Something like this was my little spiel, and I hurried away to my class and left my friend to ponder. To this day I don’t know if I convinced her back then.
There’s something of a schizophrenic element in the emotional make-up of modern Christianity in that we are watching and waiting and yet we are not. We are reading eschatological bits of scripture about the Last Day, and we are serious about it. We read the Gospel and are called to stand ready every day—or at least on Sundays. On this notion our very faith is founded. And yet… We are not really waiting. We look askance at those who look up to the sky, really waiting for Him—the apocalyptic sects. In the mainstream society, they are at best fringe elements, a nuisance, and at worst a danger to our children, cults.

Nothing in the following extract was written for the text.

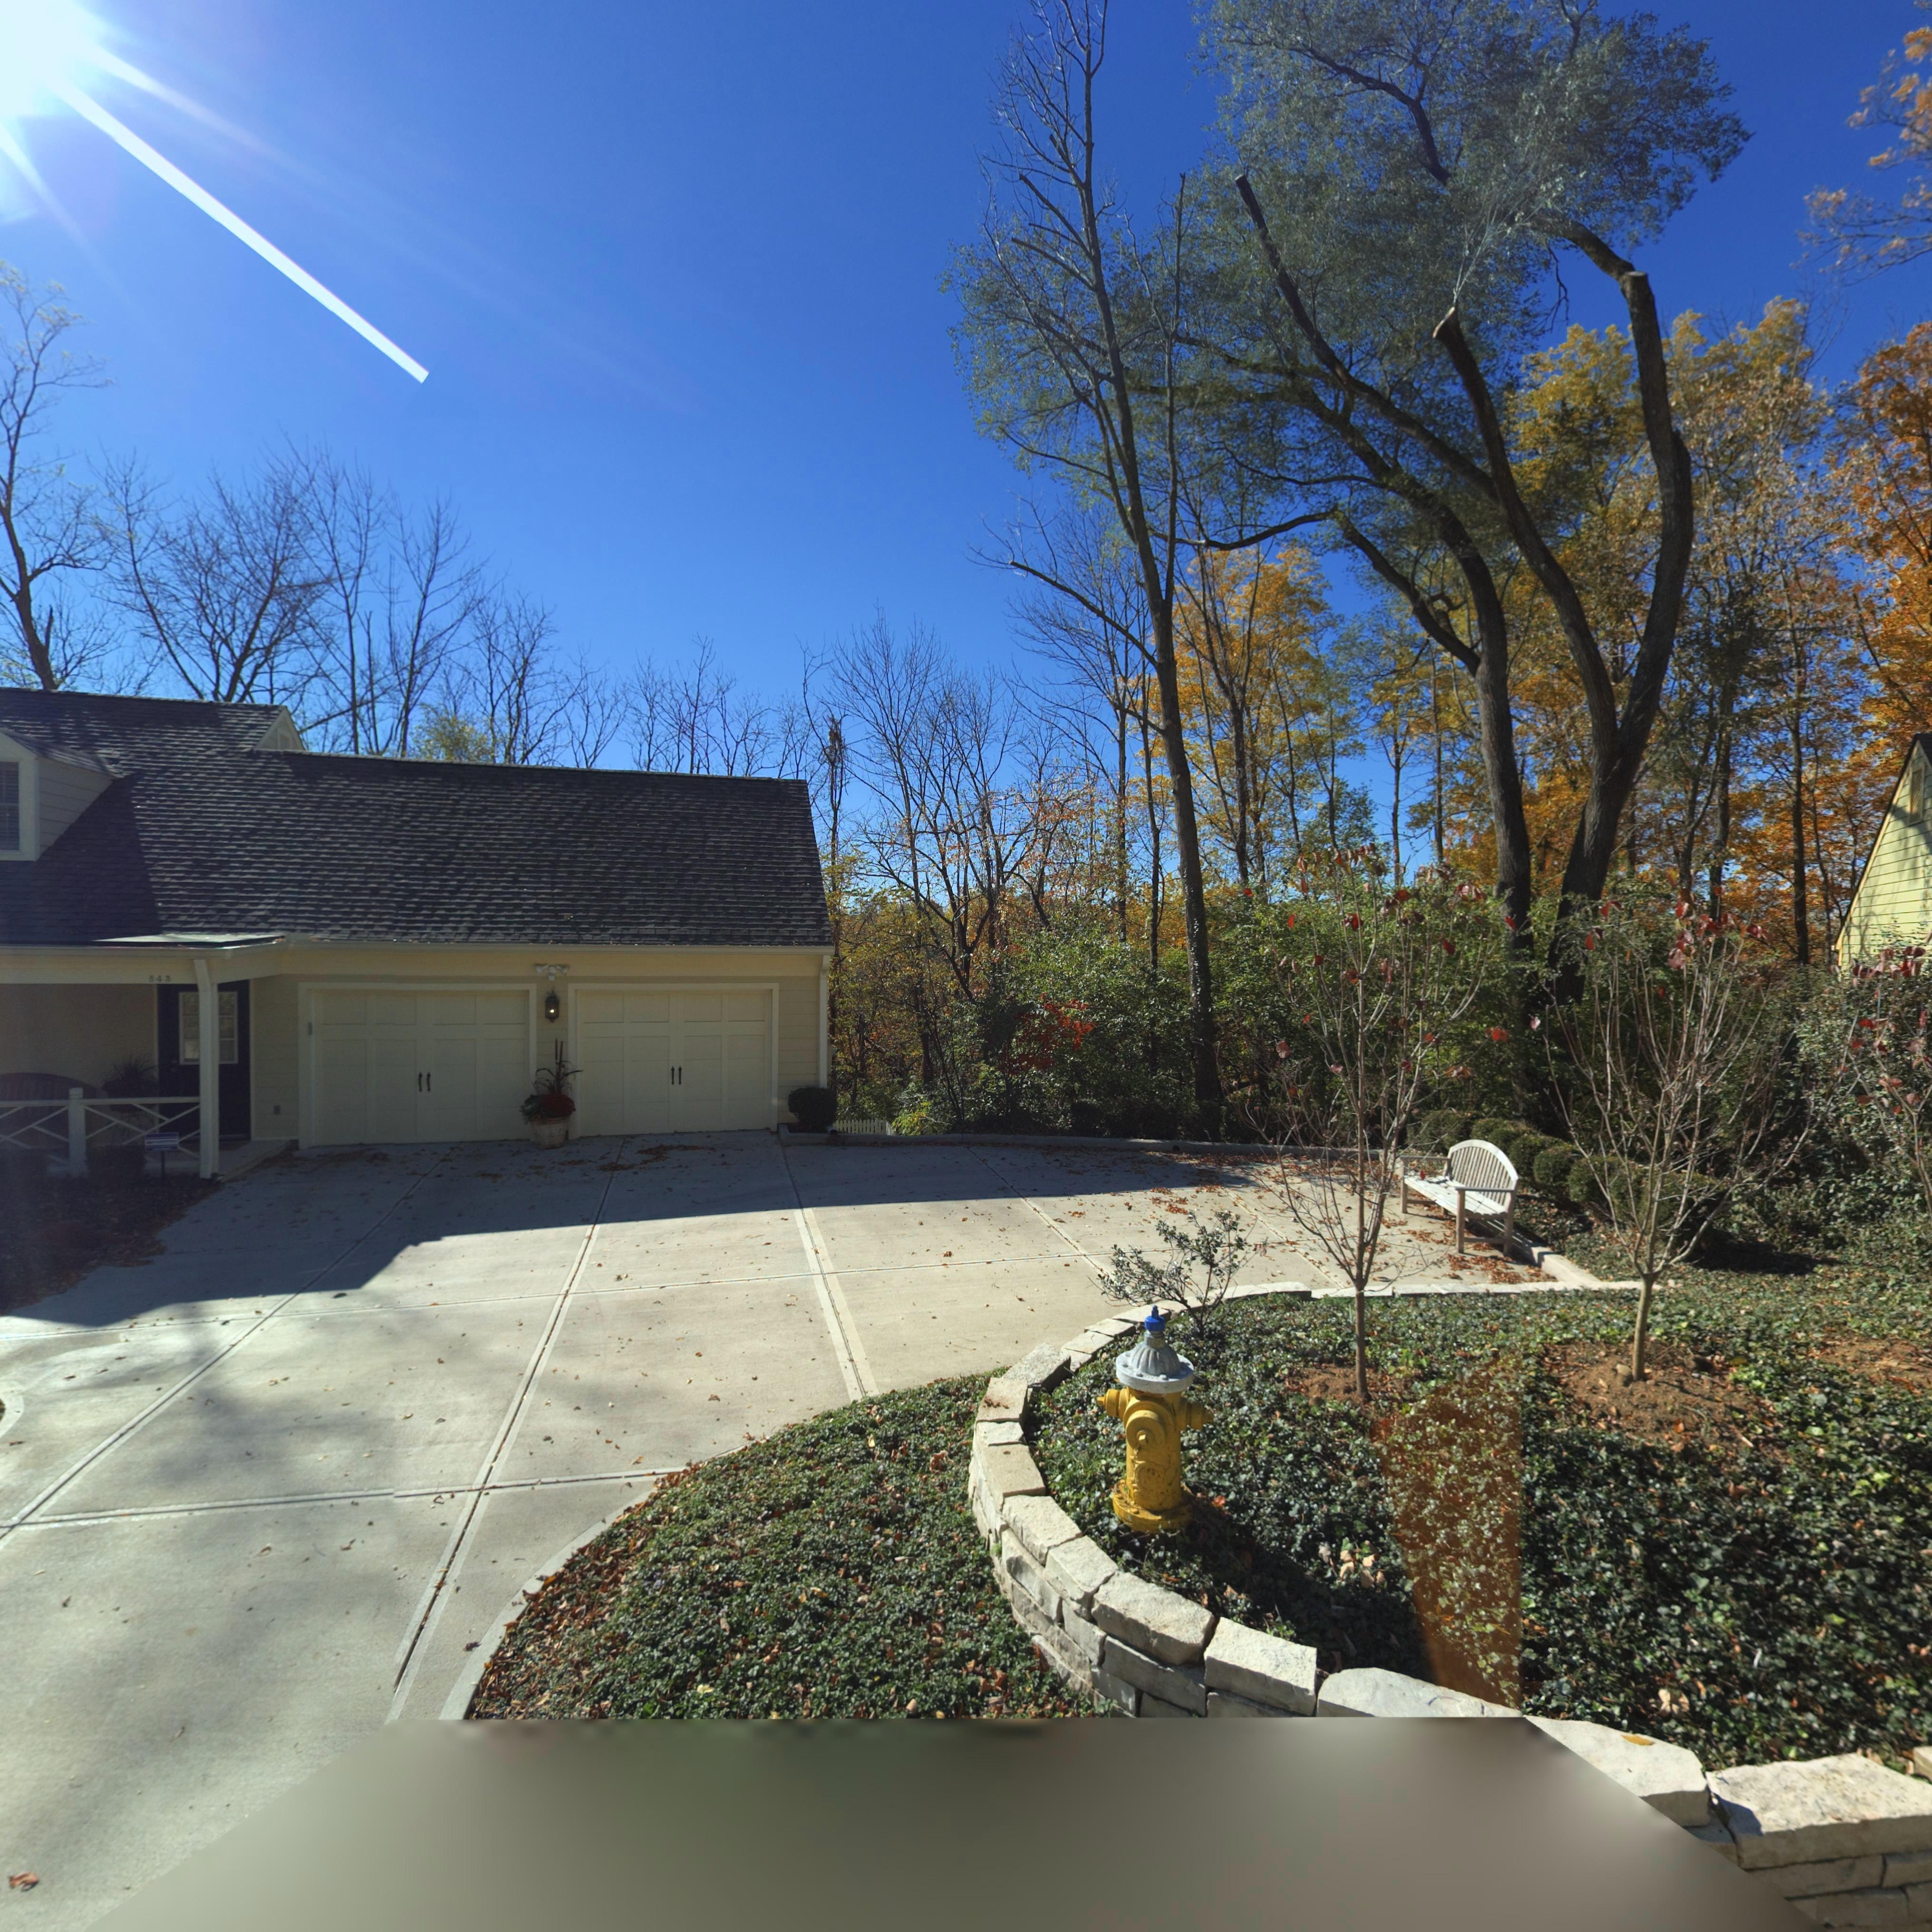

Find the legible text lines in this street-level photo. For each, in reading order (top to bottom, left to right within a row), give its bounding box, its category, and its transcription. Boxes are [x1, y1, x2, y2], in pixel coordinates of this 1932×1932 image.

[148, 975, 172, 983] StreetNumber: 843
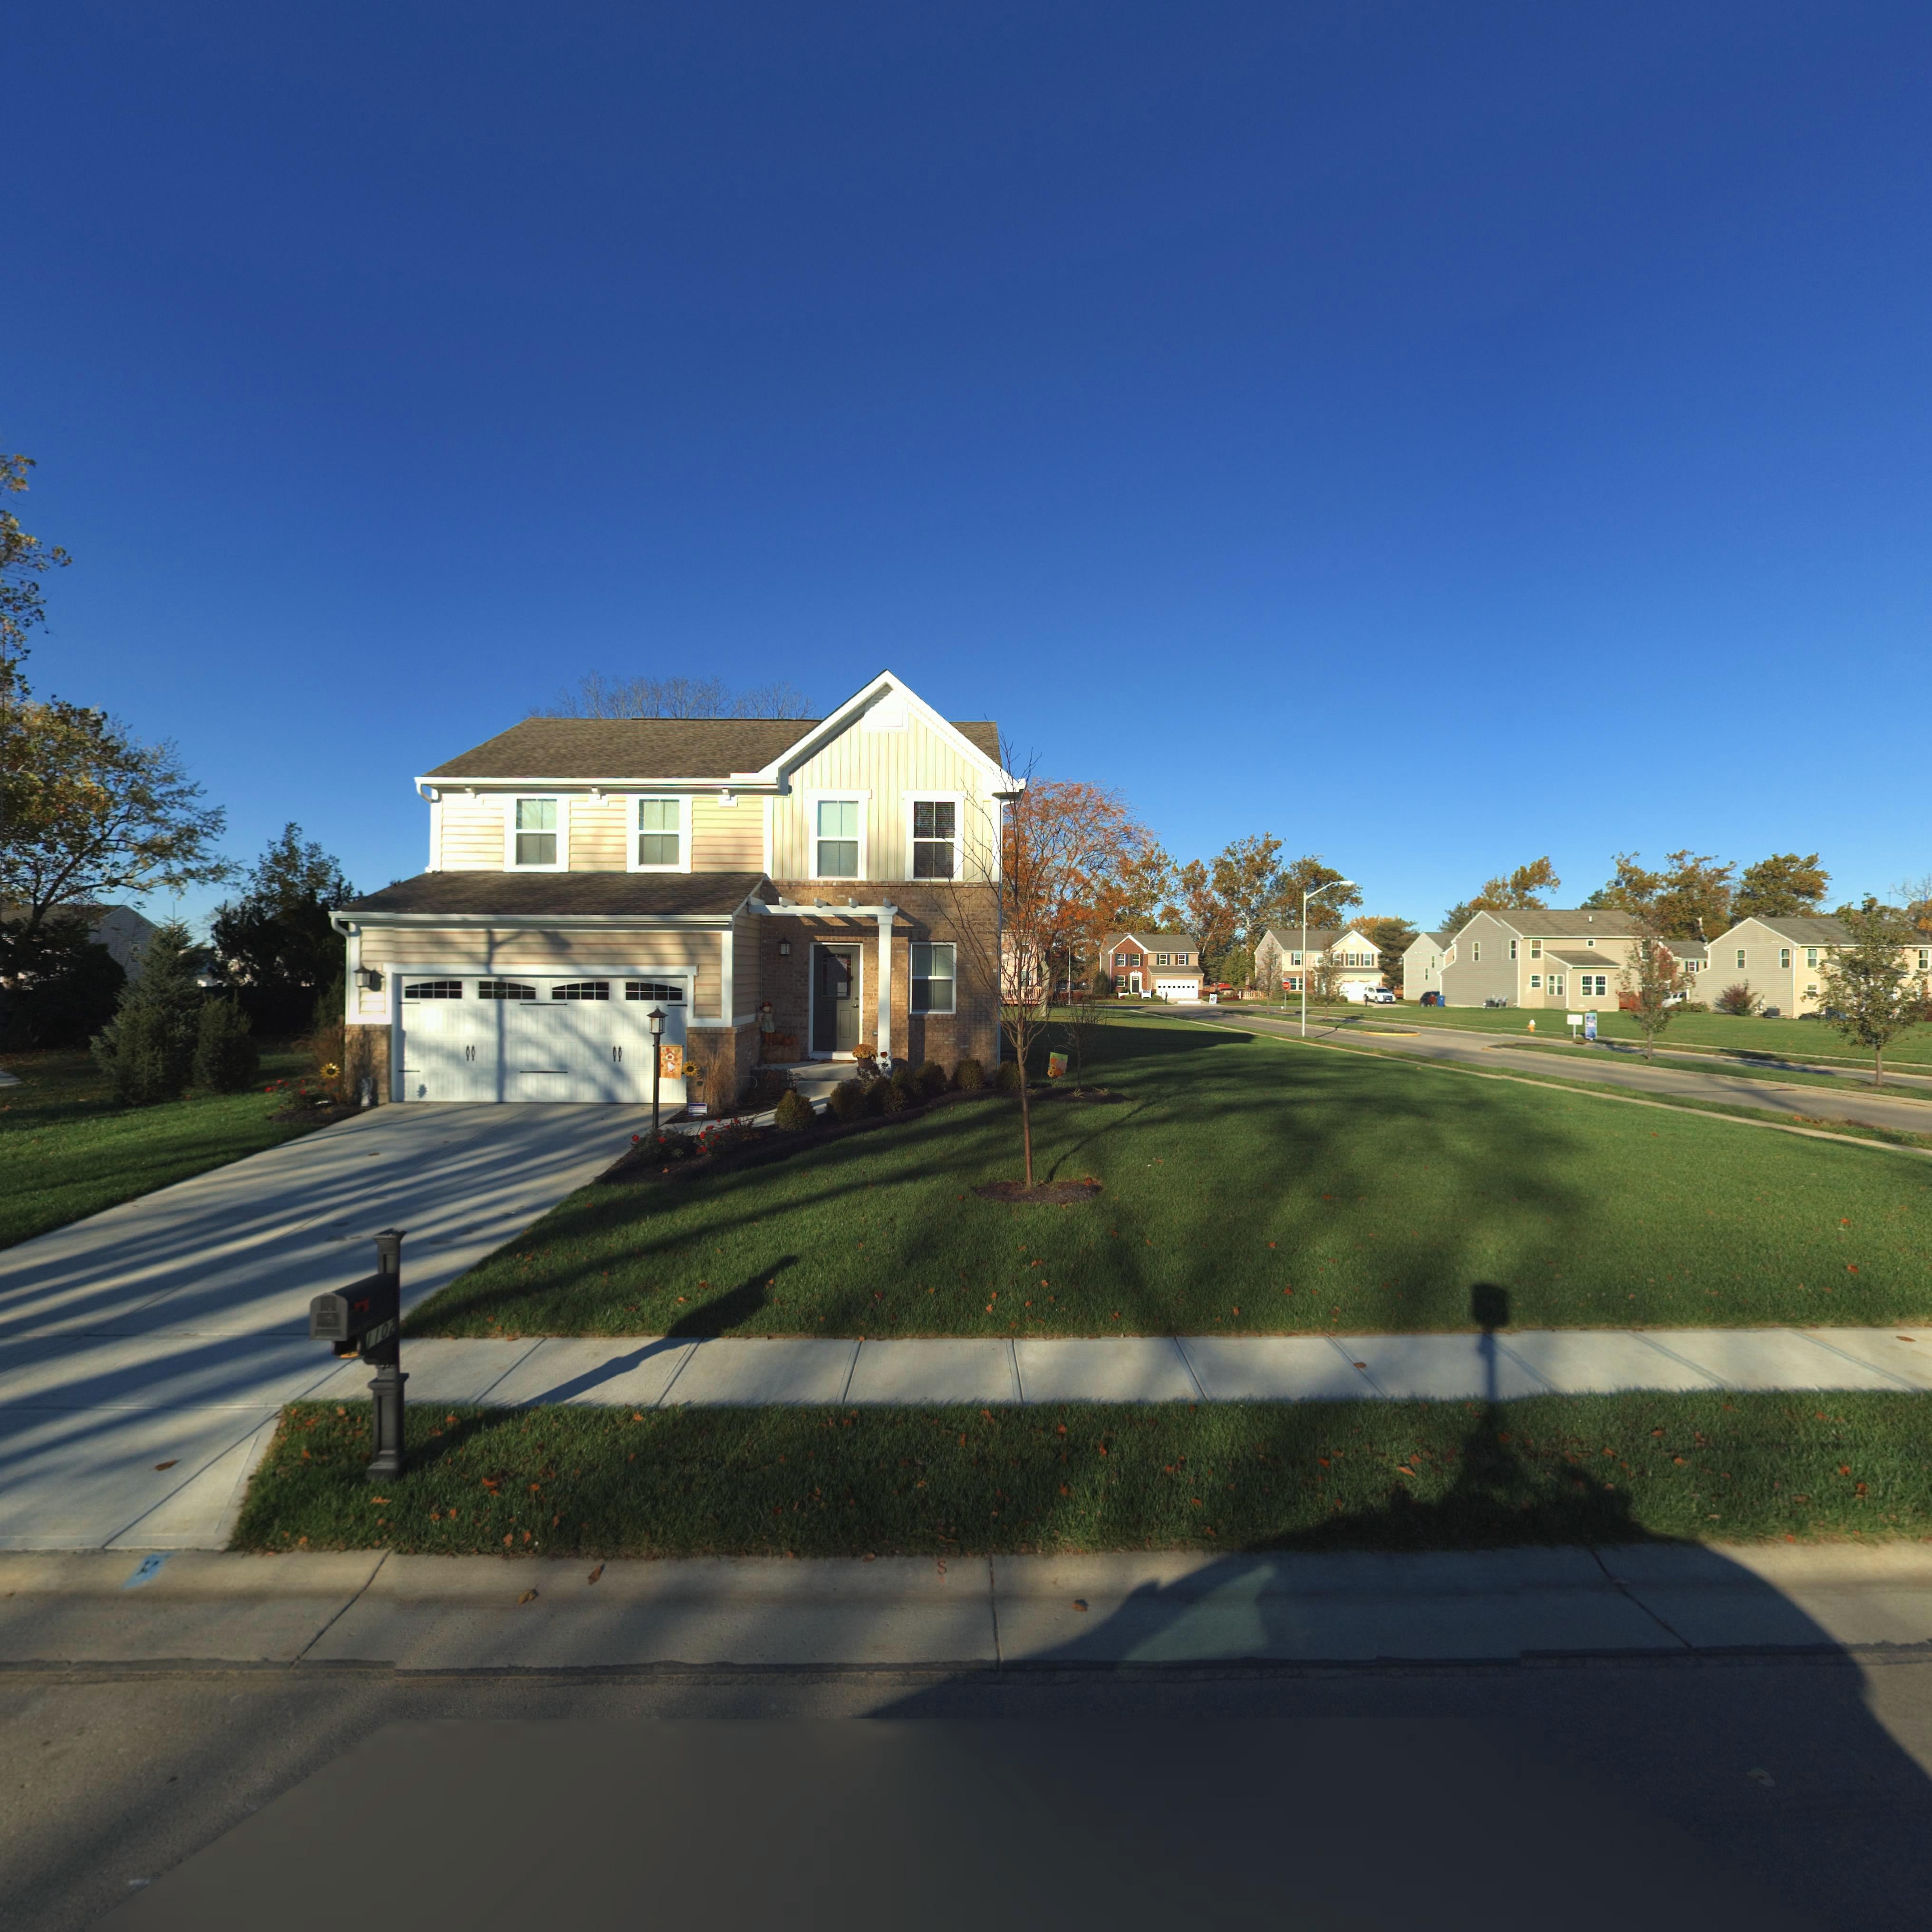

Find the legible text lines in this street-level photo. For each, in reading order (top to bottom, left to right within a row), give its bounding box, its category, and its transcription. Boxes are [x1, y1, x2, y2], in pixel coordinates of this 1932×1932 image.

[366, 1316, 396, 1350] StreetNumber: 1102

We have given up waiting; more than that, we have found an appreciation of the good that is the world. This was inevitable, and it was good. Christianity, a faithful if rebellious daughter of Judaism, could not live out what would have been then its very short life just biding its time until the world was over. In the spirit of its members, in its Hebrew scriptures, and in the very preached message and salvific action of death and triumph over death the Christ had brought about, it had to rediscover the value of this world—the world for the sake of which it all had happened, for which he’d come, and died, and lived. For which he promised to come back. And now it’s been 2,000 years. The world has become more Christian than almost anything else, for better or for worse, and we love it, warts and all. We don’t rise every morning hoping that it will end.
So what does that make us? How do we reconcile our longing for the Christ returned among us and our habitual and joyful place in the world, in which we have found that we live and move and have our being after all? That longing for His return used to be so strong we couldn’t focus on anything else but having Him back, and now “the second coming” is a suspect topic. Have we lost the longing?
Yes and no.
I believe we have not lost our longing for Him, but we no longer look for our reunion to be coming from the clouds.
I am a mystic, a somewhat illustrative example of Karl Rahner’s theory as he famously insisted that the Christian of the future must be a mystic each: every one of us must find an inner union with God or lose the connection. But we are not on our own in this. Having taken our eyes off the clouds, the body of the Church still longs for the return of Christ, and the Church gets that return. Every day. Not ephemerally or abstractly but in the body, tangibly and before our eyes. Christ returns to us in body and blood every day, through the Eucharist.
Sacrament is mystery, and part of Catholic mysticism is sacramental—perhaps, the heart of Catholic mysticism. And Eucharist is the heart of Catholicism, the heart of Christian tradition. This is the presence of Christ in our midst, that which Paul and all of that first, blessed and desperate generation were longing for. As we bide our time and move in the world, we manage our longing and our joy because He IS with us and comes back for us in the way that is concrete and predictable, every time at the Lord’s Table. He comes and fills our own bodies with His essence so we can get to the next time, eventually to the Last Day. But not yet.
The Church is very centered on the Eucharist. I wonder if this is not because, many centuries ago, years were passing and passing by, and the Christ was not coming back.
Sometimes I also wonder, against every notion of the historical person and context of Jesus of Nazareth, if he did say something cryptic at his last Passover Seder and—through a kind of insight the nature of which we cannot explain but the great instances of which are familiar to all humanity—if he meant it to be this way.